TAREAS:
**1)** Copia todo el pasaje del fragmento del documento que va de "La locomotora, engalanada" hasta "espesas selvas subtropicales.", reemplazando "Vilcanota" por "Urubamba".
**2)** Según el fragmento del documento, ¿en qué año y en qué lugar fue decapitado Túpac Amaru?

FRAGMENTO DEL DOCUMENTO:
┏━━
La locomotora, engalanada con dos banderolas, no tarda en dejar
atrás los últimos valles cultivados, para internarse por angostos desfiladeros por
los que discurren el embravecido río sagrado de los incas: el Vilcanota. Enormes peñascos
desprendidos de la cordillera estorban el paso de la corriente pero el brío de las aguas las sortea con facilidad formando sobre su superficie cabrillas que saltan
y los esquivan para diluirse en remolinos y proseguir su camino, una vez
superado el obstáculo, hacia la cada vez más cercana cuenca amazónica.
En la profundidad del valle o avanzando hacia las cimas de los
imponentes nevados, se agolpa la vegetación formando espesas selvas subtropicales.
No muy lejos de allí se encuentra Vilcabamba, en medio de un intrincado paisaje
de fragosas selvas y agrestes montañas; en ellas buscaron refugio los últimos
emperadores incas para enfrentarse al inexorable avance de los conquistadores y
sus aliados indígenas. La captura de Túpac Amaru y su ominosa decapitación en
la Plaza de Armas de Cusco en 1572 puso fin al reino de Vilcabamba y de la
conquista de Perú. Durante siglos permaneció la ciudad olvidada y oculta entre
los bosques y las brumas que enseñorean aquellas alturas, hasta que los
arqueólogos dieron con ella y exhumaron las piedras pulidas y grabadas por los
incas con sus deidades, para mostrarla de nuevo al mundo y restaurar su orgullo
perdido.
┗━━
EXTRACTO DE DATOS:
┏━━
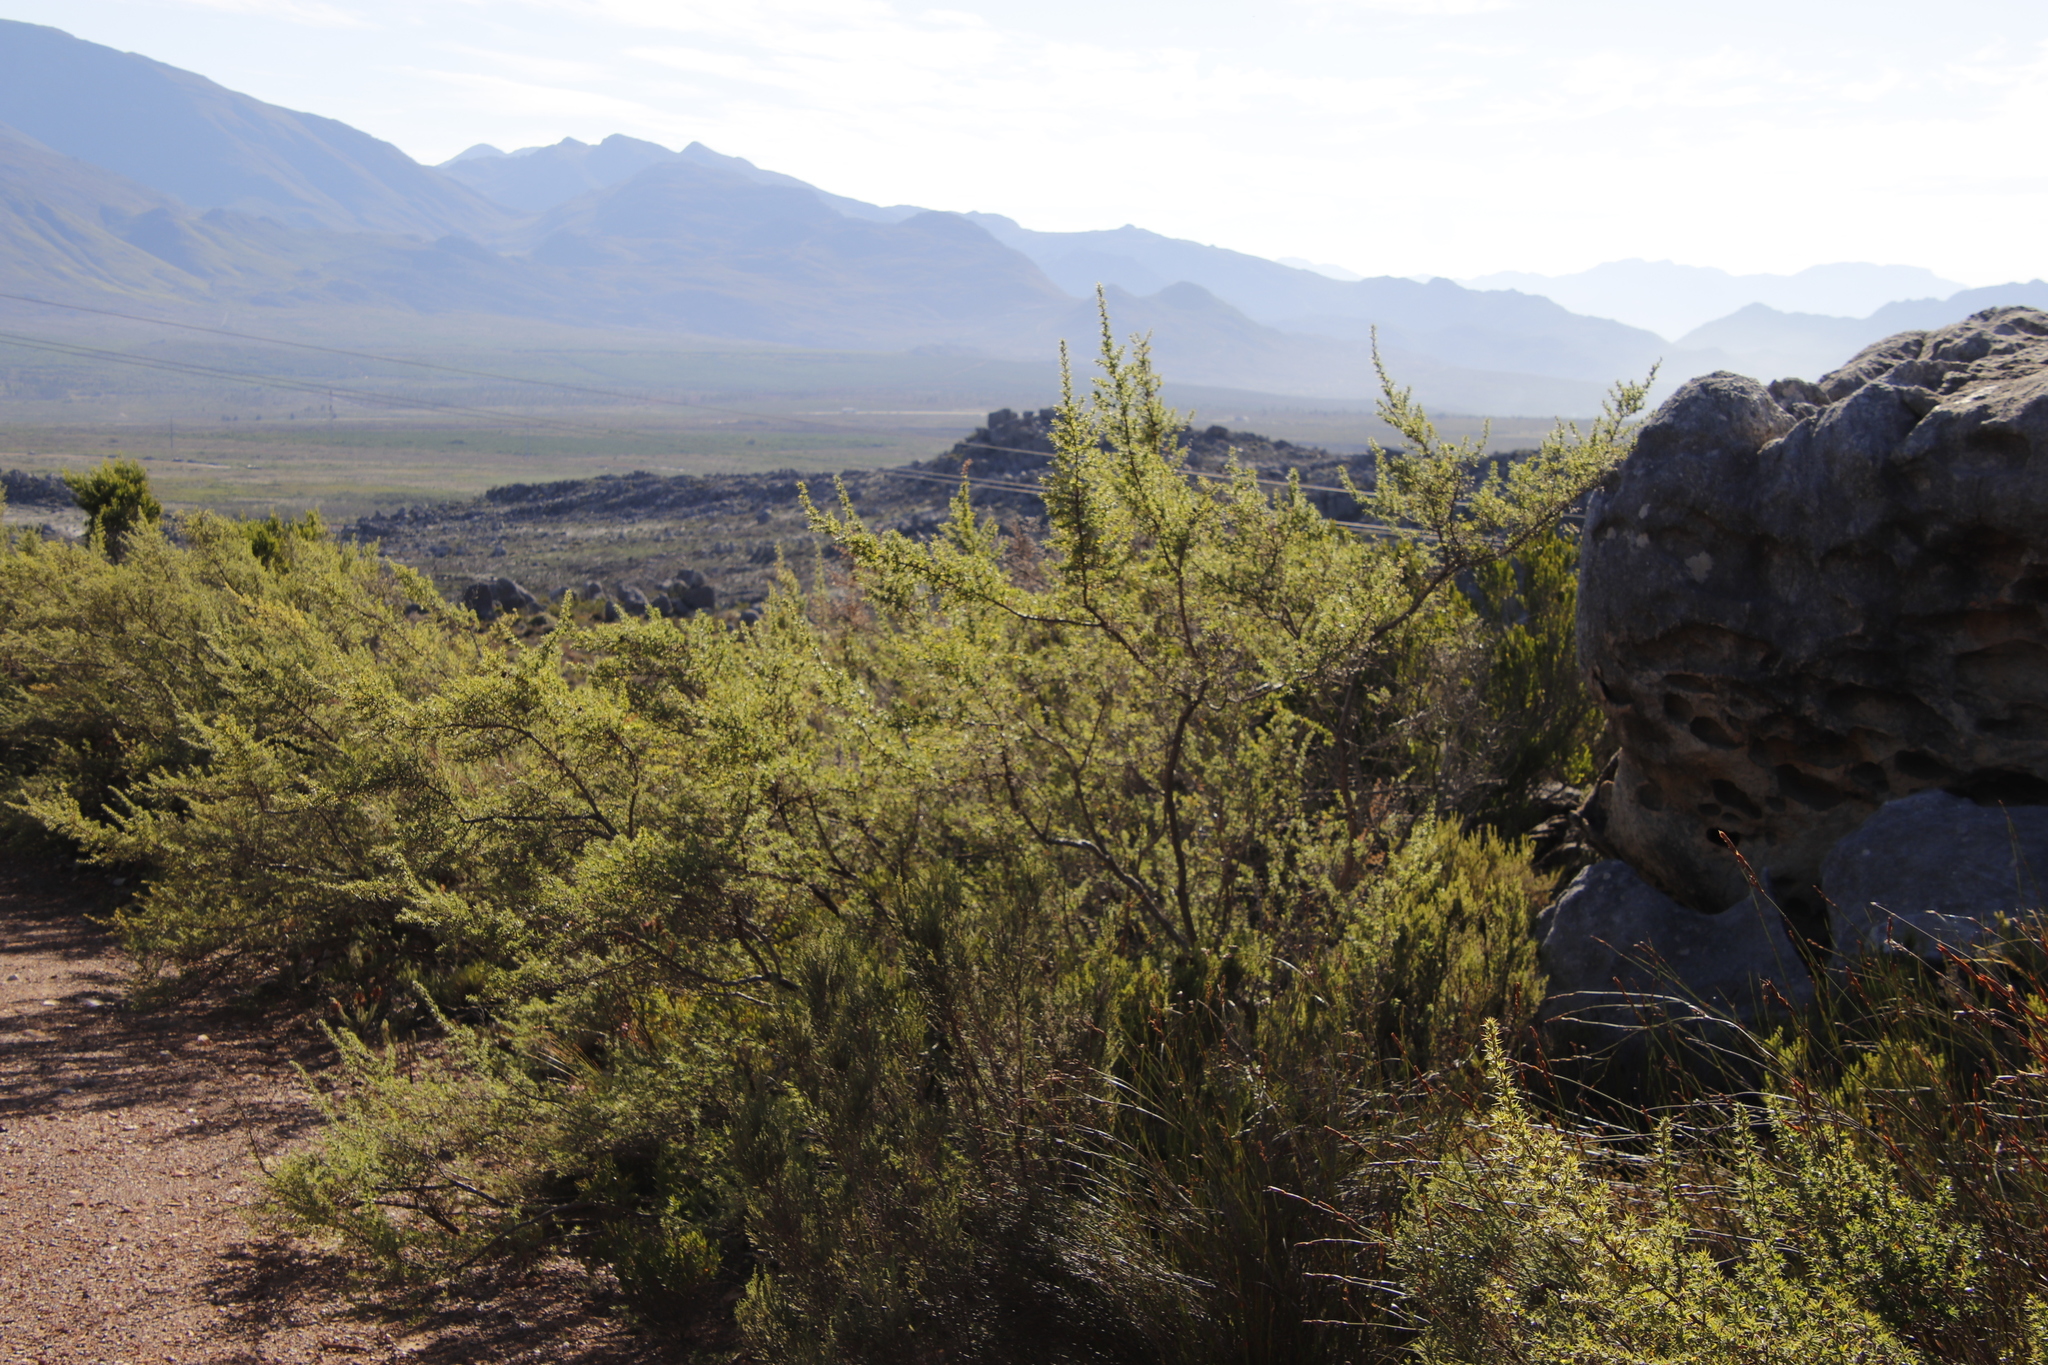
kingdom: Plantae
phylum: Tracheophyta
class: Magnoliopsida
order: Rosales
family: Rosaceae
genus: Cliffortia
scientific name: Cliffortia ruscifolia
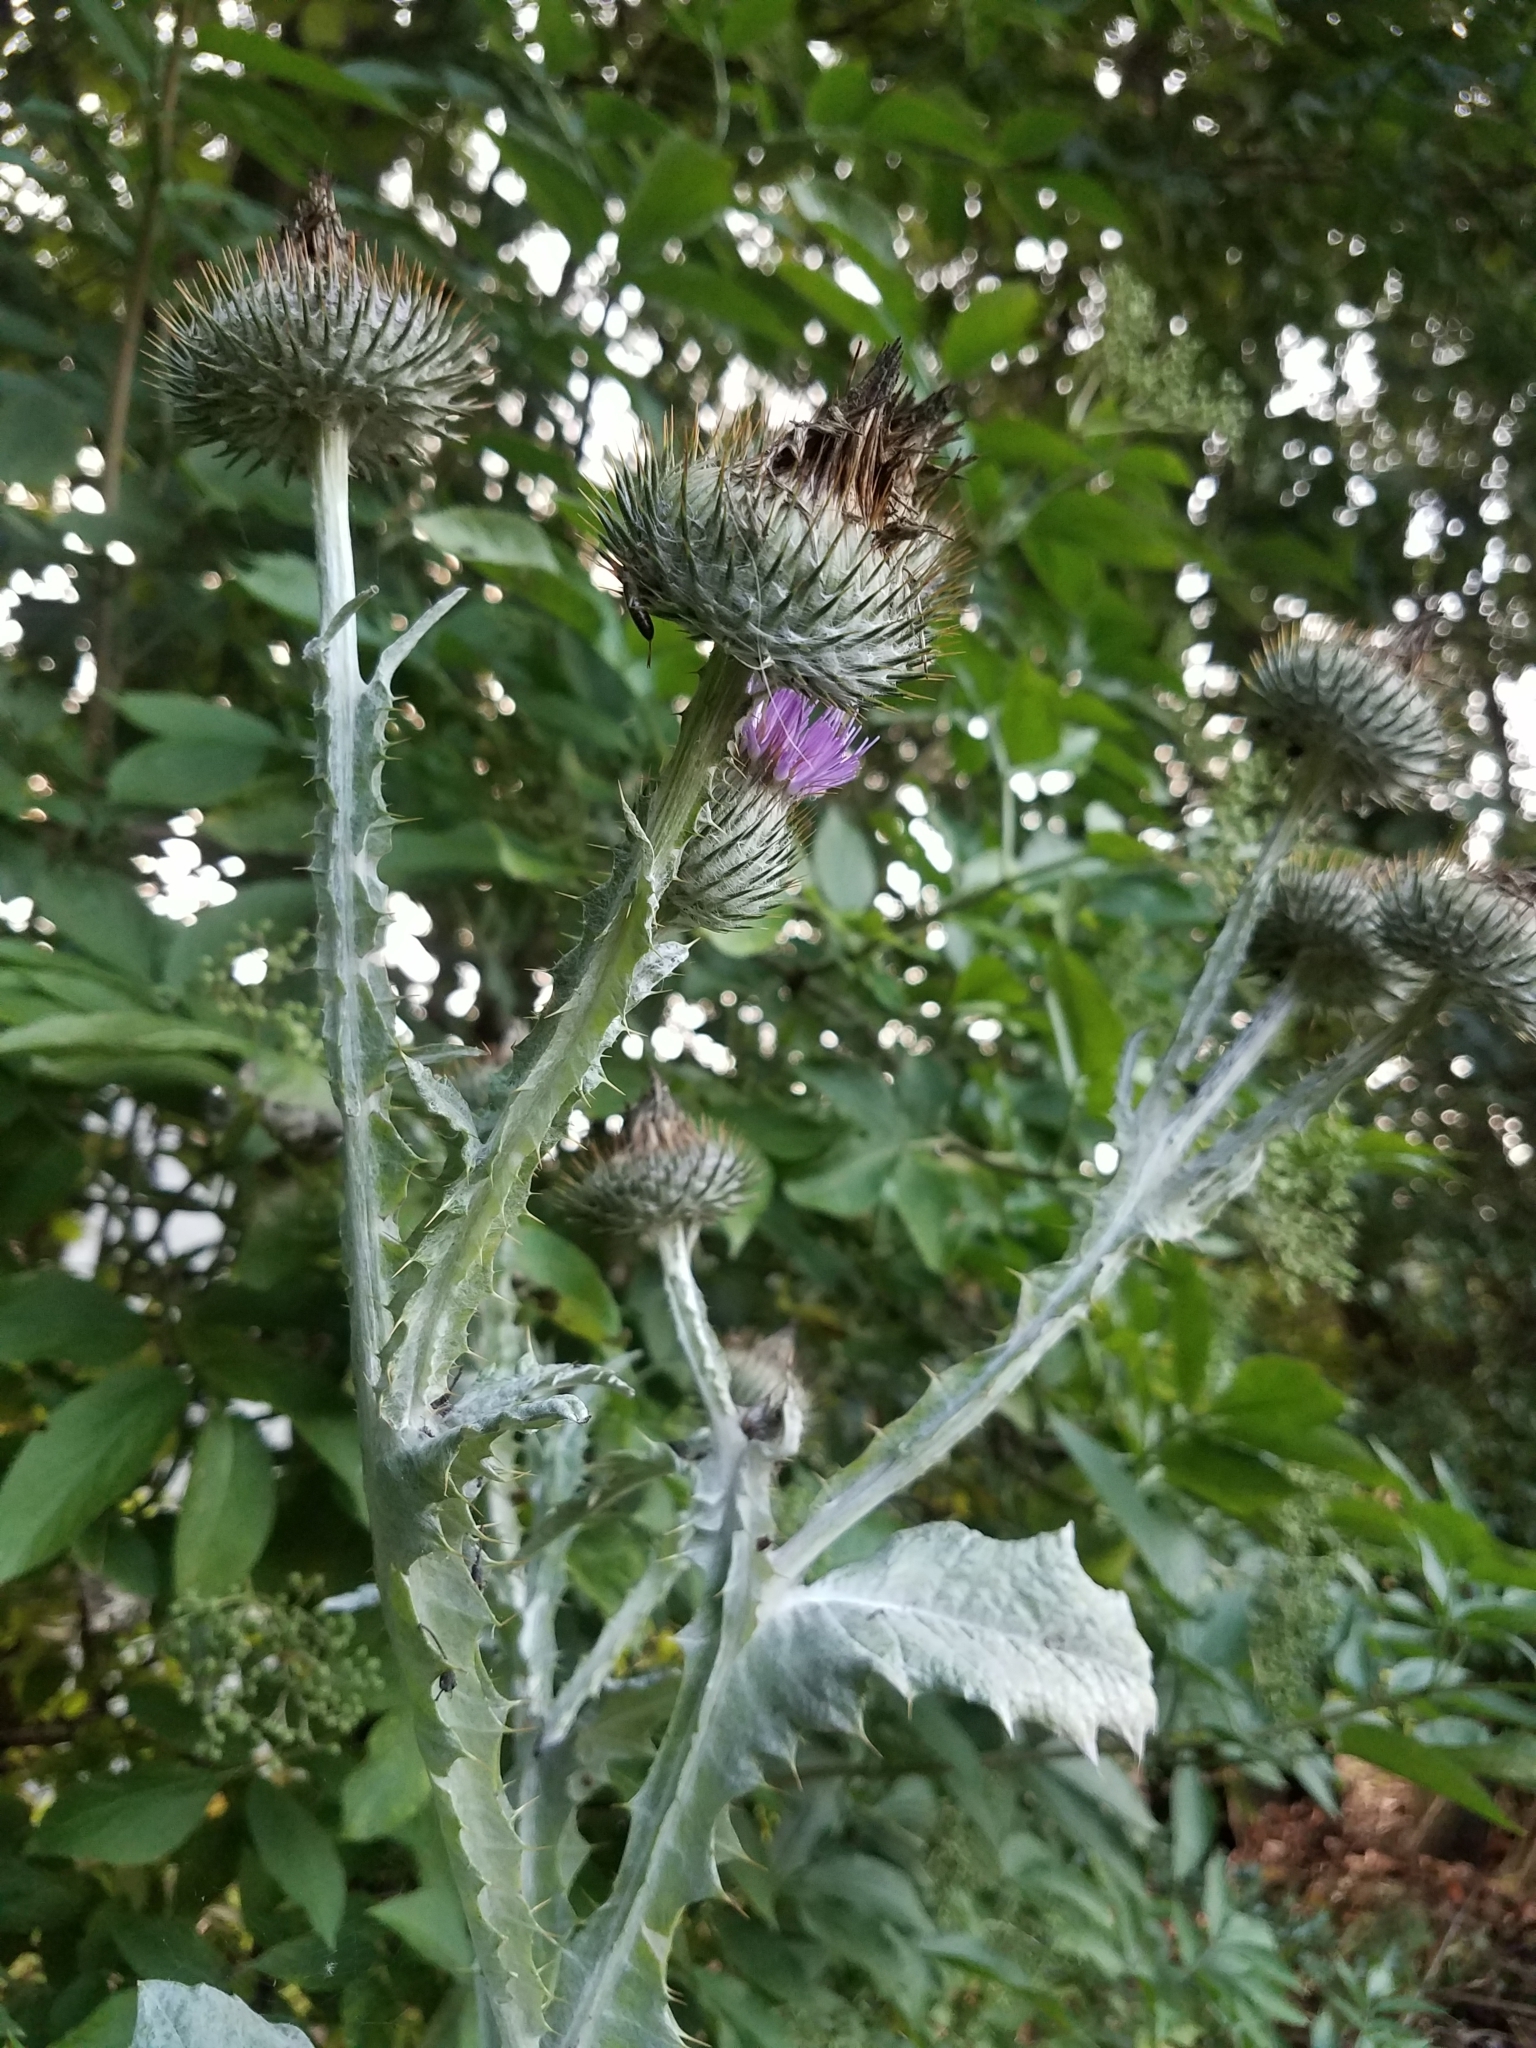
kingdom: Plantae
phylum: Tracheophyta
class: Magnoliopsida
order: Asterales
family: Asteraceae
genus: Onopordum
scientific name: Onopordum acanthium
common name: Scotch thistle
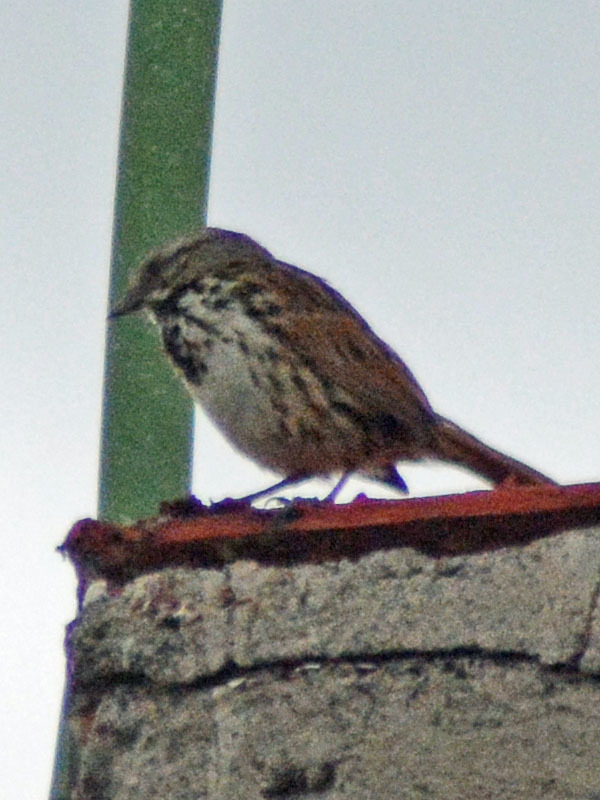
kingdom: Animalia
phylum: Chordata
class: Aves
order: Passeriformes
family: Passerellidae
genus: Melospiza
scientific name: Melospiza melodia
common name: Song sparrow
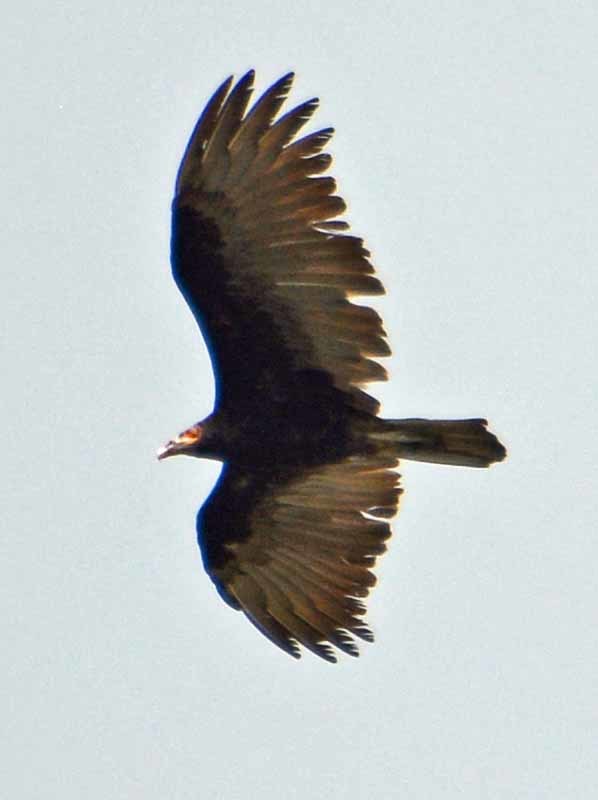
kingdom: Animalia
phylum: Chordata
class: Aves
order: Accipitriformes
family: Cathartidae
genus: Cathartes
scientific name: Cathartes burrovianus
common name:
┗━━
SOLUCIONES POR TAREA:
**1)**
La locomotora, engalanada con dos banderolas, no tarda en dejar
atrás los últimos valles cultivados, para internarse por angostos desfiladeros por
los que discurren el embravecido río sagrado de los incas: el Urubamba. Enormes peñascos
desprendidos de la cordillera estorban el paso de la corriente pero el brío de las aguas las sortea con facilidad formando sobre su superficie cabrillas que saltan
y los esquivan para diluirse en remolinos y proseguir su camino, una vez
superado el obstáculo, hacia la cada vez más cercana cuenca amazónica.
En la profundidad del valle o avanzando hacia las cimas de los
imponentes nevados, se agolpa la vegetación formando espesas selvas subtropicales.

**2)** En 1572, en la Plaza de Armas de Cusco.